I like walking where the wind is rarely quiet

and the evening star glows brightly,

a consistent presence lying over the canyon

pushing the sun along, urging the moon

to follow its intense track like the creek now dusty

and disregarded until spring’s outburst of life.


Winter on the high plains is not an easy life

for anyone or thing or being driven mad by the quiet

whip of the wind as it crosses the plains flat and dusty

where only the aged mesquite blooming brightly

signals the end of winter, and the orbit of the spring moon

lights the crevices where the vulnerable hide in the canyon.


It’s fascinating to watch the snow fall in the canyon

covering flora and fauna alike with no regard of life

on varying scales of existence beneath the winter moon

crouching, hidden in crevices, waiting for the quiet

dampening the snow brings, where shadows brightly

dance against the landscape once dry and dusty.


I walk where the snow and the ground, still dusty,

wait for the drifts to descend the walls of the canyon.

Where the sun has long given way to sky brightly

lit by earth’s companion, a slumbering bath of life

flooding the floor of the canyon, hushed and quiet

like the foot of Neil Armstrong as it touched the moon.

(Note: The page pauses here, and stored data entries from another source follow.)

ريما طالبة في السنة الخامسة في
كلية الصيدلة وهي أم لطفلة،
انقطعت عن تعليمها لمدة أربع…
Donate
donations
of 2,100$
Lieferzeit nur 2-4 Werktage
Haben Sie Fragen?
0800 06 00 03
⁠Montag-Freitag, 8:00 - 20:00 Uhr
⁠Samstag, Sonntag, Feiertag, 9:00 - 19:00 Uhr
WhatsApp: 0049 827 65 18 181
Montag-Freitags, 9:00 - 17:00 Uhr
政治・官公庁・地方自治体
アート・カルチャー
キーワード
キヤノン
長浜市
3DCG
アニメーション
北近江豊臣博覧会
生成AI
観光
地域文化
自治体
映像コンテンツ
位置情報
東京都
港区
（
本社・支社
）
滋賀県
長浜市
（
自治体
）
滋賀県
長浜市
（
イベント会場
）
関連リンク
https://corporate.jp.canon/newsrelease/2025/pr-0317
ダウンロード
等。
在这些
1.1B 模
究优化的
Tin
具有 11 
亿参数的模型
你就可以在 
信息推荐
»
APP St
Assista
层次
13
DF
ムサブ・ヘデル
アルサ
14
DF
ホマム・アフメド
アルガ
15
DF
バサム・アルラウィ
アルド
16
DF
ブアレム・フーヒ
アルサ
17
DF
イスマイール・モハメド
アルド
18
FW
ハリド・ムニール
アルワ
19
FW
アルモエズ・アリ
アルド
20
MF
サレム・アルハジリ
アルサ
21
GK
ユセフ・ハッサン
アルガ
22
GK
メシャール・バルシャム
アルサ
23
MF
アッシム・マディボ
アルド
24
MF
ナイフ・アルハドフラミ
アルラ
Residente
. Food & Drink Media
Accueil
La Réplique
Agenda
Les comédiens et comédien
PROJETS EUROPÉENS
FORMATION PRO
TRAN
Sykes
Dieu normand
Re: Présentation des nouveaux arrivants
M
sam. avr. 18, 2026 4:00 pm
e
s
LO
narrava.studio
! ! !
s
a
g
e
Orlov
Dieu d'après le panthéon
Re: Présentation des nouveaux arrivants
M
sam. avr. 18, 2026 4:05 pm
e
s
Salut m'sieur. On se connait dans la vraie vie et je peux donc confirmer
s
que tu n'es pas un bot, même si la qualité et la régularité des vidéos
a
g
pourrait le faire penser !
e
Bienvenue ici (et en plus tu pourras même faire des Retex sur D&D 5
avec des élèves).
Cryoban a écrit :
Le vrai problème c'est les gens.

In the crevice where the light from the full moon

has yet to reach the smallest of bobcats lying in his dusty

den, only his golden ocher eyes revealing his quiet

watch for an unsuspecting victim crossing the canyon.

In the depths of winter when the snow falls, life

is hidden or beneath ground, slumbering, dreaming brightly


Of warmer days and gentler nights where desires brightly

formed fill the arroyo with the sweetness of a summer moon

and aoudad sheep and diamondbacks hunt lesser life

themselves living on such as is hidden in the dusty

fissures of the Spanish Skirts high up walls of the canyon

their gray, yellow and lavender stone swishing in the quiet.


Imaginary dancers prance beneath a brightly shining moon,

their footsteps awaking the sleeping life from their dusty beds

and echoing the voices of long ago, now quiet, in the canyon.